Die übrigen Stimmführer nahmen keinen Anstand, sich den Anträgen des Komitees anzuschließen. Über die Bemerkung des Handelsministers , daß es gut wäre, im Ah. Handschreiben durch einen eigenen Passus den möglichen Prozessen über die Wälder vorzubeugen, klärte Staatsrat Baron Geringer auf, daß solchen Prozessen durch den Ablauf der Präklusivfrist bereits ein Ziel gesetzt wurde5.
II. Einberufung des siebenbürgischen Landtags
Der Minister des Äußern erinnerte, die Einberufung des siebenbürgischen Landtages sei bereits im Monate März d. J. der Gegenstand wiederholter Konferenzberatungen gewesen6. Da jedoch bis jetzt diesfalls noch nichts verlautet, || S. 246 PDF || ersuche er den Präsidenten der siebenbürgischen Hofkanzlei um Mitteilungen über den gegenwärtigen Stand der Sache.
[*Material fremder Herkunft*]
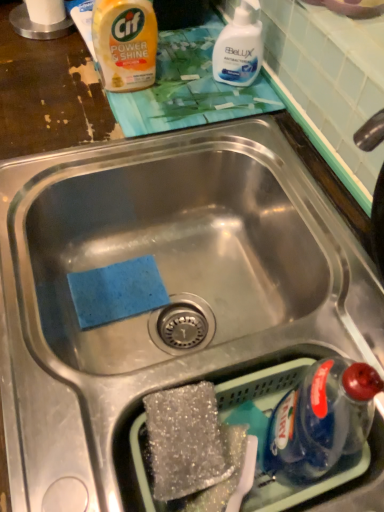
I want to click on blank space to the left of white glossy liquid at upper center, so click(177, 87).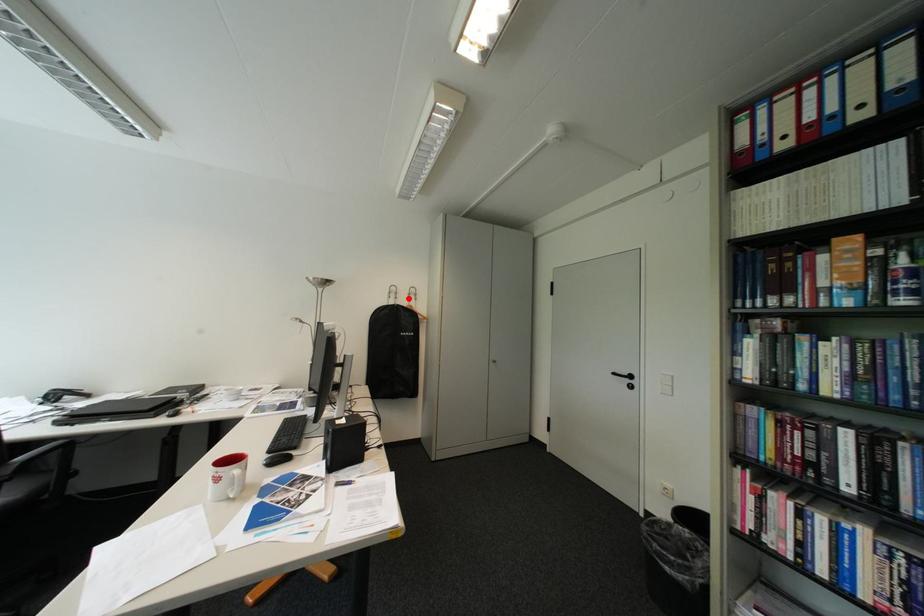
Baron Kemény erwiderte, es sei mittlerweilen mittels Ah. Entschließung vom 24. März über seinen au. Antrag7 der 11. Artikel des Landtages von 1791 über die Organisierung des Landtages aufrechterhalten und bezüglich der Wahlen aus der bisher ausgeschlossenen Volksklasse ein Zensus von 8 fl. öW. direkter Steuer ohne Zuschlag festgesetzt worden, mit dem Beisatze, daß aus dieser Volksklasse auch vollkommen geeignete Männer als Regalisten vorzuschlagen sein werden. Zur Vornahme der Einleitungen für den Landtag müsse der Präsident der siebenbürgischen Hofkanzlei nach der vieljährigen ordnungsmäßigen Übung einen Ah. Befehl erhalten. Sobald dieser erfolgt ist, werde Baron Kemény ohne Verzug das Nötige, insbesondere auch wegen Wahl der Regalisten, an das Gubernium erlassen und die königlichen Propositionen ausarbeiten. Bei gehöriger Tätigkeit würde der siebenbürgische Landtag schon sechs bis acht Wochen nach dem Erfließen des Ah. Befehles zusammentreten können.
Minister Ritter v. Lasser hob heraus, daß das baldigste Zusammentreten des siebenbürgischen Landtages überhaupt, und namentlich wegen des Verhältnisses mit dem Reichsrate, wünschenswert sei. Der Staatsminister , diese Ansicht vollkommen teilend, glaubte, der Ministerrat dürfte sich zur au. Bitte vereinigen, daß Se. k. k. apost. Majestät dem Präsidenten der siebenbürgischen Hofkanzlei den Ah. Auftrag zu erteilen geruhen, daß derselbe die Einleitungen treffe, damit der siebenbürgische Landtag in der kürzesten Zeitfrist zusammentreten könne. Der ungarische Hofkanzler schloß sich diesem der hergebrachten Form entsprechenden au. Antrage an, welcher durch den Beitritt der übrigen Stimmführer zu einem einstimmigen wurde.
Der Staatsratspräsident bemerkte schließlich, daß insbesondere auch bei Berufung der Regalisten auf eine angemessene Vertretung der Romanen Rücksicht zu nehmen sein werde8.
|| S. 247 PDF || Wien, am 27. Julius 1861. Rechberg.
Ah. E. Ich habe den Inhalt dieses Protokolls zur Kenntnis genommen. Franz Joseph. Wien, den 4. August 1861. Praes[entatum] 5. August 1861. Rechberg.